New Breakthroughs In Lighting Up Cancer Cells To Find And Destroy Cancer

    By Kathleen Berger

    New research is successfully useing light as a precision weapon against cancer by creating an army of light-triggered nanoparticles to lead the attack. The new strategy is using light as a weapon against cancer cells that have spread deep inside the body in animal studies at Washington University School of Medicine in St. Louis. The technique.

    Samuel Achilefu, PhD, the Michel M. Ter-Pogossian Professor of Radiology at the School of Medicine, has proven how this technique can target and attack cancer cells when light emitted from a common cancer imaging agent causes tumors to glow.

    “We looked at different ways of delivering our light sensitive drugs to cancer. The new formulation is part of nanomedicine where you can create small amounts of materials that are biologically acceptable and not toxic at all,” said Achilefu. “In the material of that material, you can load drugs into it. They are small enough to allow them to exit the blood vessels and find the cancer cells.”

Recorded information —

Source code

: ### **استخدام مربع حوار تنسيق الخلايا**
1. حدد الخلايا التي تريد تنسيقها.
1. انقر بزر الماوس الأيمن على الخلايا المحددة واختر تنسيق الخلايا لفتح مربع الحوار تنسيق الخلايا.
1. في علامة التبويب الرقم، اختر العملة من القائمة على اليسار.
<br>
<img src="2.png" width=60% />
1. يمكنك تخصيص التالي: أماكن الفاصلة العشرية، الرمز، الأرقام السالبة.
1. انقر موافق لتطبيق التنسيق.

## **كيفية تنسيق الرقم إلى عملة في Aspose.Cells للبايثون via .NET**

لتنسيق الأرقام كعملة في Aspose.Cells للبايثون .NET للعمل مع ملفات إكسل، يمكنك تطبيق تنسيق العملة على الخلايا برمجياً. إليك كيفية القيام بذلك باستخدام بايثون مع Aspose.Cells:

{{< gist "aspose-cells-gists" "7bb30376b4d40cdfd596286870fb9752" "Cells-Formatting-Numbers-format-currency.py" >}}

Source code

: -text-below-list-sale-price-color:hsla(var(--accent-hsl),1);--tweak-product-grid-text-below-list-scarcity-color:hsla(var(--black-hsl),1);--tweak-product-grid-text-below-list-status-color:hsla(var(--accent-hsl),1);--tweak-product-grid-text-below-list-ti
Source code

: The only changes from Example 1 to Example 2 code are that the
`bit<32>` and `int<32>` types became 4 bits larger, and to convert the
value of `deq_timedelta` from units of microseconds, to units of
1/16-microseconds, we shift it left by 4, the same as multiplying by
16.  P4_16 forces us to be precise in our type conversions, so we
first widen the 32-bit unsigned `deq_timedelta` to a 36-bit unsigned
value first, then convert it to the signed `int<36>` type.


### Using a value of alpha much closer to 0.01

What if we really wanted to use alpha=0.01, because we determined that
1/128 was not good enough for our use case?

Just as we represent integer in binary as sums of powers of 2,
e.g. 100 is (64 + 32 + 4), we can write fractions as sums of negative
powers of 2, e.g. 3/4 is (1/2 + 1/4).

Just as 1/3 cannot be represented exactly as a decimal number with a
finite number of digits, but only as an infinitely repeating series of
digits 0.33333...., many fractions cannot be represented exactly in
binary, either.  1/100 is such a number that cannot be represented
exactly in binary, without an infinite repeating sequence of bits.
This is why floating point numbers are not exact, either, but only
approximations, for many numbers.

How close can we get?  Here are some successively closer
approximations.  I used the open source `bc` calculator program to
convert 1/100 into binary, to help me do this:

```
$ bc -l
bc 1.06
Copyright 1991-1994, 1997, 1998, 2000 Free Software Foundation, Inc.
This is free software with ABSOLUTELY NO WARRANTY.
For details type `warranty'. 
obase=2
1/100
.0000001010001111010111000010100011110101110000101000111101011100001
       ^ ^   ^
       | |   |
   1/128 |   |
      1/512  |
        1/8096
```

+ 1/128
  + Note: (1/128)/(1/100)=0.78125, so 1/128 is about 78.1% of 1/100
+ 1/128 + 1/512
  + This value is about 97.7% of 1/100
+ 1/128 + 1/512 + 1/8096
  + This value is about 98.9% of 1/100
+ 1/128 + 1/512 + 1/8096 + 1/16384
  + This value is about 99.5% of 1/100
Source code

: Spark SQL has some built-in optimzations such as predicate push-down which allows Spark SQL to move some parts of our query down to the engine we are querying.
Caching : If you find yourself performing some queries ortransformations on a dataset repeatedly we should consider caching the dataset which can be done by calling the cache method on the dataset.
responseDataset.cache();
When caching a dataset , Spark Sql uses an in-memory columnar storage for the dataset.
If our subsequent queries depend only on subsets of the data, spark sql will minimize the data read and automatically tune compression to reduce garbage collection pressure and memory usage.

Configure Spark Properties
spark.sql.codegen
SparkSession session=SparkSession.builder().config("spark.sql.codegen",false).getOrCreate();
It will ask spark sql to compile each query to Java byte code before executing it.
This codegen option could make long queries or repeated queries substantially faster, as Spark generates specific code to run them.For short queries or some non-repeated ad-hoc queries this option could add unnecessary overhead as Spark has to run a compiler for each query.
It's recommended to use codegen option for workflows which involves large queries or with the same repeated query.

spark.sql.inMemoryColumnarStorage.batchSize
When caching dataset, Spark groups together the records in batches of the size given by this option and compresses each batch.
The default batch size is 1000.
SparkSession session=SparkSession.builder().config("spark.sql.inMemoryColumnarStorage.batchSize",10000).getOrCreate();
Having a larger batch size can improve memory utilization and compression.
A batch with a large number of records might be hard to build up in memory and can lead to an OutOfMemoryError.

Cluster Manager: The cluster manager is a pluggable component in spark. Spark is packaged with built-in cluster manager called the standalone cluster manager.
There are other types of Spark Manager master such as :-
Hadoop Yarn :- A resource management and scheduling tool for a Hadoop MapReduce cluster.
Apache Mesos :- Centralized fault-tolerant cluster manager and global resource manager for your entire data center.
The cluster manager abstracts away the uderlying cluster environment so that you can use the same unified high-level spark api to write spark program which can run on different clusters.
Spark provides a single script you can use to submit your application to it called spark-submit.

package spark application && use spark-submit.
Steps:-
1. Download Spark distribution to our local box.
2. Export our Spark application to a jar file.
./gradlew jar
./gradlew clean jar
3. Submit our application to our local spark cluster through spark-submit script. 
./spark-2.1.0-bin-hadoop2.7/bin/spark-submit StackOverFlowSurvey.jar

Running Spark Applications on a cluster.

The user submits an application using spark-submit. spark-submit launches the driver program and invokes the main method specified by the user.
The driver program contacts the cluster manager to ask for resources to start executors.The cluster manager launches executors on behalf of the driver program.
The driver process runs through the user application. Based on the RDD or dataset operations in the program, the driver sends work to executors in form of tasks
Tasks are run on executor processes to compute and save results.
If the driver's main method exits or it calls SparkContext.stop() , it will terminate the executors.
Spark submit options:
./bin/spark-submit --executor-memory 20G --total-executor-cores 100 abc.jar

Requirement —
Can you pick up the article on using light-triggered nanoparticles against cancer and continue it from its last sentence?

Answer for this exercise —
    Achilefu is the senior author of the study, which is published online in Nature Communications.

    “Cancer that has spread remains the major reason patients die,” said Achilefu. “Our study shows that this phototherapeutic technology is particularly suited to attacking small tumors that spread to different parts of the body, including deep in the bone marrow.”

    Achilefu’s technology uses a low dose of material from a particular chemotherapy drug called titanocene. It works when exposed to radiation emitted by visible light.

    “We are using the molecule because it is proven already and in the clinic,” explained Achilefu. “What we are trying to achieve here is to stimulate them and train them to behave differently. Instead of being a chemotherapeutic where we need large concentrations to do its job, we are using a very low concentration, a very low dose of this material.”

    This new technique spares healthy cells and reduces the levels of a drug called  fluorodeoxyglucose (FDG) to a point where patients would not experience side effects. Human clinical trials must first take place to prove safety and efficacy before it can be approved for cancer patients.

    “We are not ready for human trials yet,” said Achilefu. “We are trying to raise funds for those studies.